(Extracted page text data)
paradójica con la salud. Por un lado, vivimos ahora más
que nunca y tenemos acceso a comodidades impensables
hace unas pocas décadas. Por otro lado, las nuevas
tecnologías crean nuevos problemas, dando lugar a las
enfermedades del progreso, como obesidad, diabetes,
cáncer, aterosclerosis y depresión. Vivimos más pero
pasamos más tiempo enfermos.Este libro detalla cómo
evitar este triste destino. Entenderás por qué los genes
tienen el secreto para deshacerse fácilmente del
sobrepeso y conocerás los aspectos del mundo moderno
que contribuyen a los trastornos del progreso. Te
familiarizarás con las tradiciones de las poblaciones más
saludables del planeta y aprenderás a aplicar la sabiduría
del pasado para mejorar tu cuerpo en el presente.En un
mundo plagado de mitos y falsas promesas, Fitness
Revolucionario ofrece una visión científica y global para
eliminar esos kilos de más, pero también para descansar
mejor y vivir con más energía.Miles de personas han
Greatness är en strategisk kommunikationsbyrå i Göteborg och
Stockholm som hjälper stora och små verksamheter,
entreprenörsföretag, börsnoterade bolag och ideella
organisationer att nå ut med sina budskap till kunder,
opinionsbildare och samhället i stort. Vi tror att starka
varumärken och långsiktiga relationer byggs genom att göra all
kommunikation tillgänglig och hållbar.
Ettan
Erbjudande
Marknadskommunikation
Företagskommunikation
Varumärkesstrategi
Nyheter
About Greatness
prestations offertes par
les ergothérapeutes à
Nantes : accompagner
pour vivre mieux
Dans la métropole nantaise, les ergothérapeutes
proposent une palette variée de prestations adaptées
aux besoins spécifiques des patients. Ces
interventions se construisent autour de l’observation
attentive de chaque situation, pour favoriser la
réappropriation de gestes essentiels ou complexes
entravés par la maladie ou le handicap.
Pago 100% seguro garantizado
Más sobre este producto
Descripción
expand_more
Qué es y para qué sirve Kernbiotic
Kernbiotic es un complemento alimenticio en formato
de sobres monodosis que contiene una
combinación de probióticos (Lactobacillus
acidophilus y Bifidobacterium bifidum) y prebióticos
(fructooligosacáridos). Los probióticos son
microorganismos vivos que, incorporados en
---
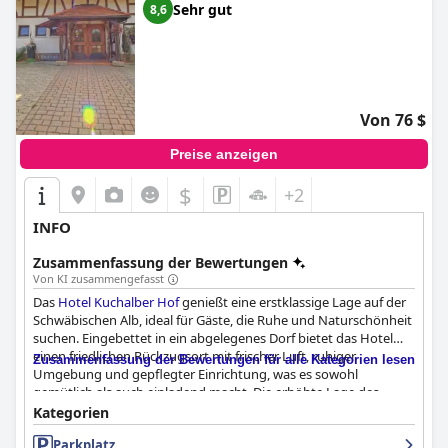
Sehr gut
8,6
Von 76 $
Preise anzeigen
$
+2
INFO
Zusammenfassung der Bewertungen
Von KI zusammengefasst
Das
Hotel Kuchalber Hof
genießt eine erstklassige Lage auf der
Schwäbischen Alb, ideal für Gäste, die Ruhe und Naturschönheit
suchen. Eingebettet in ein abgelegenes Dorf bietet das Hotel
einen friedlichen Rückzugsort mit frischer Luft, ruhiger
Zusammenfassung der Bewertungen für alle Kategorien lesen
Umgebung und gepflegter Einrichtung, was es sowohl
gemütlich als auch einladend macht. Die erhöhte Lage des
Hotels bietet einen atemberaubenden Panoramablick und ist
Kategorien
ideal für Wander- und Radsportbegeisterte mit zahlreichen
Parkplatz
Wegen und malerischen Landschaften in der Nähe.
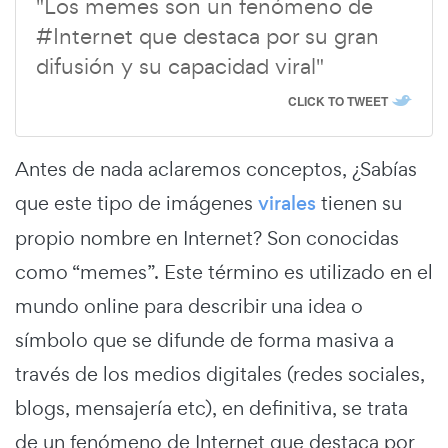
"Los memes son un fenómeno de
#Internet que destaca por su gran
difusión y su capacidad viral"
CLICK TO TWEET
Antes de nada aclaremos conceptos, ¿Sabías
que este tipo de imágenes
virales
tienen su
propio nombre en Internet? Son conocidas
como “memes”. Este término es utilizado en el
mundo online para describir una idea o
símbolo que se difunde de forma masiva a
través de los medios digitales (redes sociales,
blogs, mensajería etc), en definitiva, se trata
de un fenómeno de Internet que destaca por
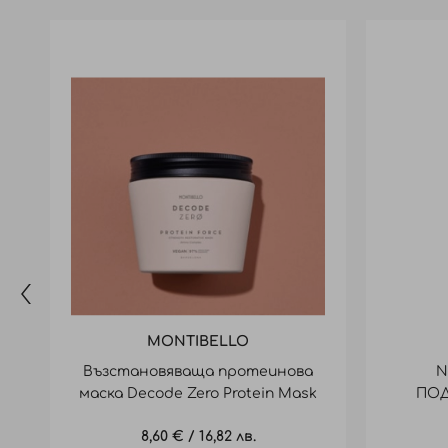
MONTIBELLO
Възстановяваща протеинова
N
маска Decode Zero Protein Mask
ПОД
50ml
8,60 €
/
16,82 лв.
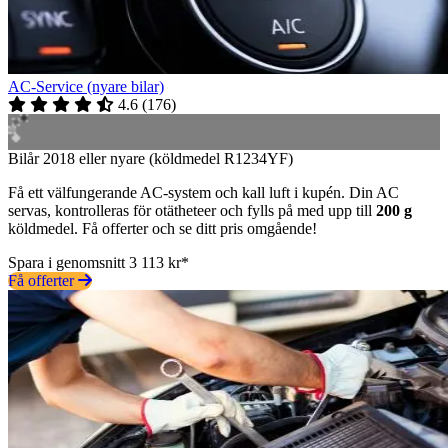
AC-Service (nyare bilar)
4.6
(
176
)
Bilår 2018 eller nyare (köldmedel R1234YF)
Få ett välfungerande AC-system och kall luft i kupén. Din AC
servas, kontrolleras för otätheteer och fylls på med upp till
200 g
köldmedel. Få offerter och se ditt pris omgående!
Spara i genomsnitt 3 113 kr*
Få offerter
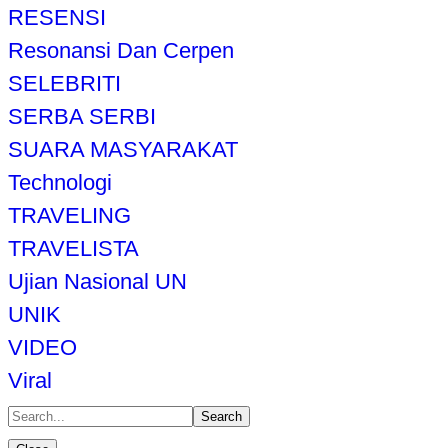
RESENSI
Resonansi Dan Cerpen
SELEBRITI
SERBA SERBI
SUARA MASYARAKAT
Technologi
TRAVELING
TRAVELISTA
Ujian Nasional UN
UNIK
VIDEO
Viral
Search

__Exercise details__
All lines with the word "Greatness" must be located in the data and copied.

__Reply__
Greatness är en strategisk kommunikationsbyrå i Göteborg och
About Greatness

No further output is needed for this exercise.